Value Yourself
Years of counseling people in their most vulnerable moments have taught me something profound: almost every struggle we face, including broken relationships, paralyzing anxiety, career disappointments, and the inability to set boundaries, sometimes traces back to one fundamental issue. We don’t truly value ourselves. Not in the Instagram caption kind of way. I’m talking about the deep, unshakeable belief that you matter. That your needs are legitimate. That you’re worthy of respect, love, and kindness, especially from yourself first before others.
When you don’t value yourself, you unconsciously teach others not to value you either. You accept mistreatment you shouldn’t tolerate. You silence your own voice. You abandon your dreams before giving them a real chance. You carry guilt for things that aren’t your fault and apologize for simply existing. This isn’t a weakness; it’s learned behaviour, often from childhood, from relationships, from a world that may have told you repeatedly that you weren’t enough.
But here’s what I need you to hear: You were wrong about yourself. Self-worth isn’t arrogance. It’s not thinking you’re better than others. It’s recognizing that you have inherent value simply because you exist; therefore, no performance is required, and no conditions are attached. It means accepting yourself as you are right now . Not when you lose the weight, land the promotion, or fix all your flaws. Now. With your messy history, your scars, your quirks, and your imperfections. Acceptance doesn’t mean you stop growing; it means you stop waiting to be “worthy” before you start living.
It also means amplifying your strengths . You have gifts and talents, and qualities that make you uniquely you. But if you don’t value yourself, you’ll minimize them, dismiss compliments, or never fully develop them. Start paying attention to what you’re naturally good at. What energizes you? What do others appreciate about you? Then deliberately cultivate those strengths.

------

● Stated problem: According to the passage on valuing yourself, what does acceptance not mean?

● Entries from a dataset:
------

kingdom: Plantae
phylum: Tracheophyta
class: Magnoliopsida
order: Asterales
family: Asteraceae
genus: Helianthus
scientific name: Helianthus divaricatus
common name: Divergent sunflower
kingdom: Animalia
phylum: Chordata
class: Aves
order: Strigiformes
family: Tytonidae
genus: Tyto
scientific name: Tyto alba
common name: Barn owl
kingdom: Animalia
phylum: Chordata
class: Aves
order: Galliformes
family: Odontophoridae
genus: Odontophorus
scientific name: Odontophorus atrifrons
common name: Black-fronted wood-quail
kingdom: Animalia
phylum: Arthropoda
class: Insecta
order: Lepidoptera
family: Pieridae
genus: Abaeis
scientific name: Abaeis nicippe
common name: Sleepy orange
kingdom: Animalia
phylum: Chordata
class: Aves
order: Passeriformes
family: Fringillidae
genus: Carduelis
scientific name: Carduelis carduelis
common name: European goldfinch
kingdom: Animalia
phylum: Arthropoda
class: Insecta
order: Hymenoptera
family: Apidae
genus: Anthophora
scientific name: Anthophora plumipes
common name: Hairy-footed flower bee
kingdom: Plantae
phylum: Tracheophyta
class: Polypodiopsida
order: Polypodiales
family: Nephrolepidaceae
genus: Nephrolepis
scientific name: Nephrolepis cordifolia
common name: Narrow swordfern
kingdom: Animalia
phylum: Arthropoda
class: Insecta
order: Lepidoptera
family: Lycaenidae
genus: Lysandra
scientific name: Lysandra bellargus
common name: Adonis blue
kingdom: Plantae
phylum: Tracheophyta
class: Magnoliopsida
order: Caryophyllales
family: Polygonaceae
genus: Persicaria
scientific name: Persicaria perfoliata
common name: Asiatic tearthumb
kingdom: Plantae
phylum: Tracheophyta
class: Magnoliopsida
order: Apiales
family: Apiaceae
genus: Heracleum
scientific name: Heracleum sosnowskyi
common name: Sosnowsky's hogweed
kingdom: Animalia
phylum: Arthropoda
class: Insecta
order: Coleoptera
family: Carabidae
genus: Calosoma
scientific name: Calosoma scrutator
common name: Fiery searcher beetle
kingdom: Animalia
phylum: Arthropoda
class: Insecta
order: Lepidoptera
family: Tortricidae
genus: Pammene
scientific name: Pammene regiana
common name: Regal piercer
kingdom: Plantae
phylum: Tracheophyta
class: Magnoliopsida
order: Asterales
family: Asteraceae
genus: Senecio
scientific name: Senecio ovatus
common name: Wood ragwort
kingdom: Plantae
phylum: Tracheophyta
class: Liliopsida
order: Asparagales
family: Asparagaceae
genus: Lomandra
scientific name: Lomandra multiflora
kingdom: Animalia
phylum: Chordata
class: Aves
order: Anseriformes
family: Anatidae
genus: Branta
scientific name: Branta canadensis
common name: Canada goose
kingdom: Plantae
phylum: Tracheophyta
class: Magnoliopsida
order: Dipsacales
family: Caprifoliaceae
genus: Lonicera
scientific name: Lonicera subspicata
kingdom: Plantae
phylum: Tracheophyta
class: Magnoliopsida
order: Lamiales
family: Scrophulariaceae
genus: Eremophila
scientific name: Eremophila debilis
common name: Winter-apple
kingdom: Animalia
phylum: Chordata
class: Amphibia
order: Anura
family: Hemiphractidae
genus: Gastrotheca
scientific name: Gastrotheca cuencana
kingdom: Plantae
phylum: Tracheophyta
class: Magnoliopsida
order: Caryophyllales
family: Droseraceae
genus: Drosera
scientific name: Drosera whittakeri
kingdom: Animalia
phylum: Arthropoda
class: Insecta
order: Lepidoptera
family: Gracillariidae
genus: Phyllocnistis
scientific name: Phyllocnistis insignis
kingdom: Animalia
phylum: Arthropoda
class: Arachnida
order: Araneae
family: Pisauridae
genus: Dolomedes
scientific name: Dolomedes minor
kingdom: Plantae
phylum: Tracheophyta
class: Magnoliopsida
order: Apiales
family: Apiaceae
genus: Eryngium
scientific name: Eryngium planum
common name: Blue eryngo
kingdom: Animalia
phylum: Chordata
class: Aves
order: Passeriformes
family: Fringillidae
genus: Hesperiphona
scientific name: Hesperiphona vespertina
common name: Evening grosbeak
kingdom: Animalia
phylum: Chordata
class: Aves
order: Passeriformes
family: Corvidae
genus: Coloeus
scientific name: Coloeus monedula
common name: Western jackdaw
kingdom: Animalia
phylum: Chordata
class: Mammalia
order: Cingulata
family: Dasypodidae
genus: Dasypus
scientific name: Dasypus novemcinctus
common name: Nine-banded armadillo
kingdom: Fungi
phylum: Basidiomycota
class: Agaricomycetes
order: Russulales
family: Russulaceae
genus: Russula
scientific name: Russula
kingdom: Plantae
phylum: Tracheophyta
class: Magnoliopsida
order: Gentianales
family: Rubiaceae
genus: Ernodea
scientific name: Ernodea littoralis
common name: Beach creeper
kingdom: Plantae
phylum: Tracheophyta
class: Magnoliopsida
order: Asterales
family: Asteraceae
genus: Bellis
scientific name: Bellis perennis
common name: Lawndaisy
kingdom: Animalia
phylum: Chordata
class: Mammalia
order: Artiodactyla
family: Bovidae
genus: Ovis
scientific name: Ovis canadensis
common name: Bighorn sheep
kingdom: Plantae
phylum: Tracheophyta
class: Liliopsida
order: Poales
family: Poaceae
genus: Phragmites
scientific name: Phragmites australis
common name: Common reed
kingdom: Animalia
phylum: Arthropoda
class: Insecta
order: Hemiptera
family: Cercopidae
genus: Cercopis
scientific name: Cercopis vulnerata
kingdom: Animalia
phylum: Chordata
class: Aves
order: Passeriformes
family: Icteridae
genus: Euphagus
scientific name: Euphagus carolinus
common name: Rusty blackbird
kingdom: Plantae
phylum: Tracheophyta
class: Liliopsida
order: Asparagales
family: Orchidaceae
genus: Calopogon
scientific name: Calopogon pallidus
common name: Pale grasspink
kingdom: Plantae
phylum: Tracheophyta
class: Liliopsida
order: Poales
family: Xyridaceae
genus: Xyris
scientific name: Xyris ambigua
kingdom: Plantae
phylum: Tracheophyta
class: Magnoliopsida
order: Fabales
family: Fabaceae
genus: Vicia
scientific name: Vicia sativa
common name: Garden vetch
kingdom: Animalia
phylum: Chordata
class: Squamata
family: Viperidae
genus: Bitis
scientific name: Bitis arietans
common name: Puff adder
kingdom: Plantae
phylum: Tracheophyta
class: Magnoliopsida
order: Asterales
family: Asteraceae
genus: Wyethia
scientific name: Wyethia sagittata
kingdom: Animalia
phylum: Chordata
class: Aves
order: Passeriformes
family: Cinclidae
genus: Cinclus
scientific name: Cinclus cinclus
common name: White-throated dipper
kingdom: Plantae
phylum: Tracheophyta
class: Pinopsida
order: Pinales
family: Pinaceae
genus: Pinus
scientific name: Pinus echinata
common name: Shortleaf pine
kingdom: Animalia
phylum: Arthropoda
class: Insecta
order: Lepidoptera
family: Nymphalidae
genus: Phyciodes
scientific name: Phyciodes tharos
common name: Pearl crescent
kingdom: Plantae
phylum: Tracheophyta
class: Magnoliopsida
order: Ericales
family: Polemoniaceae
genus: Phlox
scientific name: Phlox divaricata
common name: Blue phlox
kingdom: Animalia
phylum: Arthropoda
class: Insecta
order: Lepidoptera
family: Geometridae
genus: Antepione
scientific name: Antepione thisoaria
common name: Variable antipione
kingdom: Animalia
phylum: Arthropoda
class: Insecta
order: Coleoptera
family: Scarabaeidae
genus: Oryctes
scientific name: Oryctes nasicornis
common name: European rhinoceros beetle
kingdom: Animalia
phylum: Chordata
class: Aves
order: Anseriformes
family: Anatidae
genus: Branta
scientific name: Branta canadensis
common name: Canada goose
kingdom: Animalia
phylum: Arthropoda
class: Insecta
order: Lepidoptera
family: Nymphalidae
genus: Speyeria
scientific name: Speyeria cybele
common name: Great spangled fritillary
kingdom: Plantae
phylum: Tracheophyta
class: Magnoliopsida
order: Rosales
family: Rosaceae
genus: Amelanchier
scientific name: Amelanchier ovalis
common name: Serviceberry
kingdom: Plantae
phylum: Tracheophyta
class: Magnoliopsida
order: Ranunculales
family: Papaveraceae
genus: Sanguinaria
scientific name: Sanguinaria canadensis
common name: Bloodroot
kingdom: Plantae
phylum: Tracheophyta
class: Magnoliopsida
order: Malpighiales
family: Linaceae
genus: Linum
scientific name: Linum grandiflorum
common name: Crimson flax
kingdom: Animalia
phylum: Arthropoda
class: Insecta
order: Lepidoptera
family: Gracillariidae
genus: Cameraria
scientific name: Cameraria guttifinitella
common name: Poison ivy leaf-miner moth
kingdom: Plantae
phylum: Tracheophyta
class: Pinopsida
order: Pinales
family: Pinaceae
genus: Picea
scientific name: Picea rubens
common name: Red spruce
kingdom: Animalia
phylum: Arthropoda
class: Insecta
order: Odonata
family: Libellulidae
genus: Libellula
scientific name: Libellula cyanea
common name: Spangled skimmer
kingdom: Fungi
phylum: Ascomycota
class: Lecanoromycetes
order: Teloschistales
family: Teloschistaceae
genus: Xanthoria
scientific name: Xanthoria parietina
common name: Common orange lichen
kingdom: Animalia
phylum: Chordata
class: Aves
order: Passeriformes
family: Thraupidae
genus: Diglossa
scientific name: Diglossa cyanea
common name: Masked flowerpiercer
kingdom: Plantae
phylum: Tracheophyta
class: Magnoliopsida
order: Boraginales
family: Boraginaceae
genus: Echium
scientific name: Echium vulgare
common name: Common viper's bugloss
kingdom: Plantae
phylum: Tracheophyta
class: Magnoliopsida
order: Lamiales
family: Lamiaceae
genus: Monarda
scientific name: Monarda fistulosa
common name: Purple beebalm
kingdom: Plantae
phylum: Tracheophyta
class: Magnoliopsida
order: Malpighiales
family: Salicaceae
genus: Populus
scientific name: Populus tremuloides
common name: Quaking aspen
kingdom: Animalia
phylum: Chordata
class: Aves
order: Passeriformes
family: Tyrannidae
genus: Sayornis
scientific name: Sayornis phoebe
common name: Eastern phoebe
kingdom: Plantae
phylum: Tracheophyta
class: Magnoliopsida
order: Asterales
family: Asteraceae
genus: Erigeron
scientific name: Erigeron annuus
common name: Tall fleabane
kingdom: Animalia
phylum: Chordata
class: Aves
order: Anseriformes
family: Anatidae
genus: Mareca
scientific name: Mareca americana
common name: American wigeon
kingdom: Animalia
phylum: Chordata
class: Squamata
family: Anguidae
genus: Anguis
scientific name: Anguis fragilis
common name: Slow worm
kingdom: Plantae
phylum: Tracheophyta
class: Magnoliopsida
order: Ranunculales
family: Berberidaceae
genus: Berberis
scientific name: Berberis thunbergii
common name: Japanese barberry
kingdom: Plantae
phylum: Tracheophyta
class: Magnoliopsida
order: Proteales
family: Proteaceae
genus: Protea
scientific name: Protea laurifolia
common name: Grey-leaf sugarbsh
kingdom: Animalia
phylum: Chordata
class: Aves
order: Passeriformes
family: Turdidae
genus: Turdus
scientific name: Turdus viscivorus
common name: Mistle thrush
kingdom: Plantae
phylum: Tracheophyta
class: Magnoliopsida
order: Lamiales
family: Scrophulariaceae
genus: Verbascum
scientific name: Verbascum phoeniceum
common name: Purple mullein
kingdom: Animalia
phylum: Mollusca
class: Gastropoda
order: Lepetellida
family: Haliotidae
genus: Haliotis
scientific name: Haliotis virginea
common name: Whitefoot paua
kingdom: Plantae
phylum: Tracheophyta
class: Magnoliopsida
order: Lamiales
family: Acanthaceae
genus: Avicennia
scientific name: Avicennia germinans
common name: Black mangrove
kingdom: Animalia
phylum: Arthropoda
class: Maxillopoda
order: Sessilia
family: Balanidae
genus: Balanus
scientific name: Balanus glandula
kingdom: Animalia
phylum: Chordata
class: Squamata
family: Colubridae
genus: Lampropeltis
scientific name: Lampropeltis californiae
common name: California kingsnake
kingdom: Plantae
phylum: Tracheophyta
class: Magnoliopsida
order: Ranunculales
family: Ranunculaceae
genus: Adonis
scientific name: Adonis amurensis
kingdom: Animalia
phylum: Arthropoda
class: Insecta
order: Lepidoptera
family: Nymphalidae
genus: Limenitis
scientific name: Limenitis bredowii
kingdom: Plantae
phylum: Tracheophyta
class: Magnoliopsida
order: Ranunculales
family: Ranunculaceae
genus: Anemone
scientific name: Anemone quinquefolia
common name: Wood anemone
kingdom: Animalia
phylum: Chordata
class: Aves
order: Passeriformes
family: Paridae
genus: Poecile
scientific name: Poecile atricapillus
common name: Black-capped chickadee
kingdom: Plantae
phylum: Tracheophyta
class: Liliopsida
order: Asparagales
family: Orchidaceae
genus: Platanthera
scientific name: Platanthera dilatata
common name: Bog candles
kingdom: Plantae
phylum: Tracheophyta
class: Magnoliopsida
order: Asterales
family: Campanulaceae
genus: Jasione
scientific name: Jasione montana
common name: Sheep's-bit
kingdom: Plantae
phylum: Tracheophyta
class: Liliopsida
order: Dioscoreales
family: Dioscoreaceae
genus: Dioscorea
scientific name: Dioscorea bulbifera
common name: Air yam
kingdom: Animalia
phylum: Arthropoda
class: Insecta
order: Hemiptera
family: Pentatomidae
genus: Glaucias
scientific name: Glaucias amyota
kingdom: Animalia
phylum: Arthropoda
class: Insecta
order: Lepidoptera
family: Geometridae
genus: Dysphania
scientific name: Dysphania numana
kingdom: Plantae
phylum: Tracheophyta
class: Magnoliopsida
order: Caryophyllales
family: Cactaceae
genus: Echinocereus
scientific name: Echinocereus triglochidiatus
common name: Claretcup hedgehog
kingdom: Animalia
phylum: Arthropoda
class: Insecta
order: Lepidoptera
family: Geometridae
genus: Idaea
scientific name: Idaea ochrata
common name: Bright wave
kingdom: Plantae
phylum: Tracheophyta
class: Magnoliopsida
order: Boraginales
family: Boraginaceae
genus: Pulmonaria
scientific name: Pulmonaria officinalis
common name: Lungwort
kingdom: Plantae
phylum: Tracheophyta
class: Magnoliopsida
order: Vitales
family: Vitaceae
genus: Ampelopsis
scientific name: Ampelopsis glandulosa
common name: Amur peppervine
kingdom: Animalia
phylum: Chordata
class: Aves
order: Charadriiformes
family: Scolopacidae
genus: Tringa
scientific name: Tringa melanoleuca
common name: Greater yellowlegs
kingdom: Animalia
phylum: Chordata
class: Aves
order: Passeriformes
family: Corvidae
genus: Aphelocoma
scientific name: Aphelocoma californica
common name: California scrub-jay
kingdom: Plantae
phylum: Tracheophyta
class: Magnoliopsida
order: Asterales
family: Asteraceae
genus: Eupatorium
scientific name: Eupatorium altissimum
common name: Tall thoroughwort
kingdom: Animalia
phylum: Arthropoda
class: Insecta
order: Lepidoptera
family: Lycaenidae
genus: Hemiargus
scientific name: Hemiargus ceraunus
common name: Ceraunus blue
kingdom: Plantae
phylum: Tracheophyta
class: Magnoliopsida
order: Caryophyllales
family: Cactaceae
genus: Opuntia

------

● Written solution: It doesn't mean you stop growing.